What is expected —
Check each line of the material below for the string "diaminobenzidine" and reply with how many have it, nothing more.
=-=-=-=-=
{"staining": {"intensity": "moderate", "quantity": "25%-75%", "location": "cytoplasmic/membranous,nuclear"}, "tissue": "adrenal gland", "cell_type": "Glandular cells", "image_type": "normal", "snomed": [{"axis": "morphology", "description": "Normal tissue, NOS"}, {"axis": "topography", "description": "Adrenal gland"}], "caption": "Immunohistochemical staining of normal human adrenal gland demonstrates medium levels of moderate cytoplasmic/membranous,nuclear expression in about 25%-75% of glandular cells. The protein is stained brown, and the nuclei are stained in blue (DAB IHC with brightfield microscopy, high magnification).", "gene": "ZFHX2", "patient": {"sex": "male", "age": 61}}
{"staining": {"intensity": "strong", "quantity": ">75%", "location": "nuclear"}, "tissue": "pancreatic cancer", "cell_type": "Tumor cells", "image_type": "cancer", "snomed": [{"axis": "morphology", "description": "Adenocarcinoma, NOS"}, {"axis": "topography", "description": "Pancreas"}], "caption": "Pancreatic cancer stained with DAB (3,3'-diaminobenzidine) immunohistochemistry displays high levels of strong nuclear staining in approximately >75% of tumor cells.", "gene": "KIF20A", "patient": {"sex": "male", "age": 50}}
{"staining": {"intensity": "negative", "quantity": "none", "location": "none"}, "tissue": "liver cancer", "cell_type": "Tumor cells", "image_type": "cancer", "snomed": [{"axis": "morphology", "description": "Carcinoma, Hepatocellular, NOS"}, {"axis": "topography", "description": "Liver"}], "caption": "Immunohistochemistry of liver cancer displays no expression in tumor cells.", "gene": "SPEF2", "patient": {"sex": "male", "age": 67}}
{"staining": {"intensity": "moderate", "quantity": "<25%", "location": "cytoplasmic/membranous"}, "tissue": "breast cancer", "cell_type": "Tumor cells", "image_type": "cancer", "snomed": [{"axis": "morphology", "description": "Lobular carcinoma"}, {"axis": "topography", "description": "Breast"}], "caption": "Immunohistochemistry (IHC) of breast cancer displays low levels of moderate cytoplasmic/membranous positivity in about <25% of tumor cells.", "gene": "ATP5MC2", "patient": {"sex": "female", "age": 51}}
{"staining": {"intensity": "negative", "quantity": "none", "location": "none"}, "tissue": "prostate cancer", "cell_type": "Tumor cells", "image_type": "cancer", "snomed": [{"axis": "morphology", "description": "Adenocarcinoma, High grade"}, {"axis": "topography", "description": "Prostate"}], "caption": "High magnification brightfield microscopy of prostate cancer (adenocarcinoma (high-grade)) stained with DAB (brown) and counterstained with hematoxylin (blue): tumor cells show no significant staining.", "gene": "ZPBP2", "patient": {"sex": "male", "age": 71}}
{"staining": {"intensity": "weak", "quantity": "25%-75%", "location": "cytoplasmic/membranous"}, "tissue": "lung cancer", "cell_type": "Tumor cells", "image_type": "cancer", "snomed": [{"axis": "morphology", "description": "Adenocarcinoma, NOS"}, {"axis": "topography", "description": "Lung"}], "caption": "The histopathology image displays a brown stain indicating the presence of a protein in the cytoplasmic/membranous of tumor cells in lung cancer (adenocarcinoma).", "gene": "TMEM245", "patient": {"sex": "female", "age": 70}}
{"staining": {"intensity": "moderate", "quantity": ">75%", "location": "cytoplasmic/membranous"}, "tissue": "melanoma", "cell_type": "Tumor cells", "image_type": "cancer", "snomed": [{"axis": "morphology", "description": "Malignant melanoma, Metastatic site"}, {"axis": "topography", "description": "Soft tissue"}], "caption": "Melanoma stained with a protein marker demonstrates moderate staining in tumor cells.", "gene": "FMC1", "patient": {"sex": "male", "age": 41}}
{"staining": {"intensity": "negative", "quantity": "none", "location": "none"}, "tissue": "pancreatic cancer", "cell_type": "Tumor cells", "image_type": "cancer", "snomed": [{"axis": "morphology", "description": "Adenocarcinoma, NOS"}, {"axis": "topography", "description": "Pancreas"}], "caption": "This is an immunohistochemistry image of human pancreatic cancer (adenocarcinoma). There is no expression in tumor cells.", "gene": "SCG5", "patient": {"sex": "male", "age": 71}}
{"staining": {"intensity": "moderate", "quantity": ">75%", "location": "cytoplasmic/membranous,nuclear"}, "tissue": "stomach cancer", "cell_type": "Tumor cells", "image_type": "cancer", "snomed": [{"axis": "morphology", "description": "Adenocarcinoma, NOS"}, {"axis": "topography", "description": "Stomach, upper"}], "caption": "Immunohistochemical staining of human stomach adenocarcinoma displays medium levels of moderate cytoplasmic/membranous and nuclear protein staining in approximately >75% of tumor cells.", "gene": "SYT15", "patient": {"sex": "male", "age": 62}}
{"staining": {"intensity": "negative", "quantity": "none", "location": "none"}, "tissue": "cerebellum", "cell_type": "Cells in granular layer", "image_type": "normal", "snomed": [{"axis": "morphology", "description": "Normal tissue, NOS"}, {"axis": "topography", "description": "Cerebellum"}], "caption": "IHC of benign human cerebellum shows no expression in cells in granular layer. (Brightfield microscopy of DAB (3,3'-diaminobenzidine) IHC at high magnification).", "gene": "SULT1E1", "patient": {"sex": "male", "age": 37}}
=-=-=-=-=
Exercise response —
2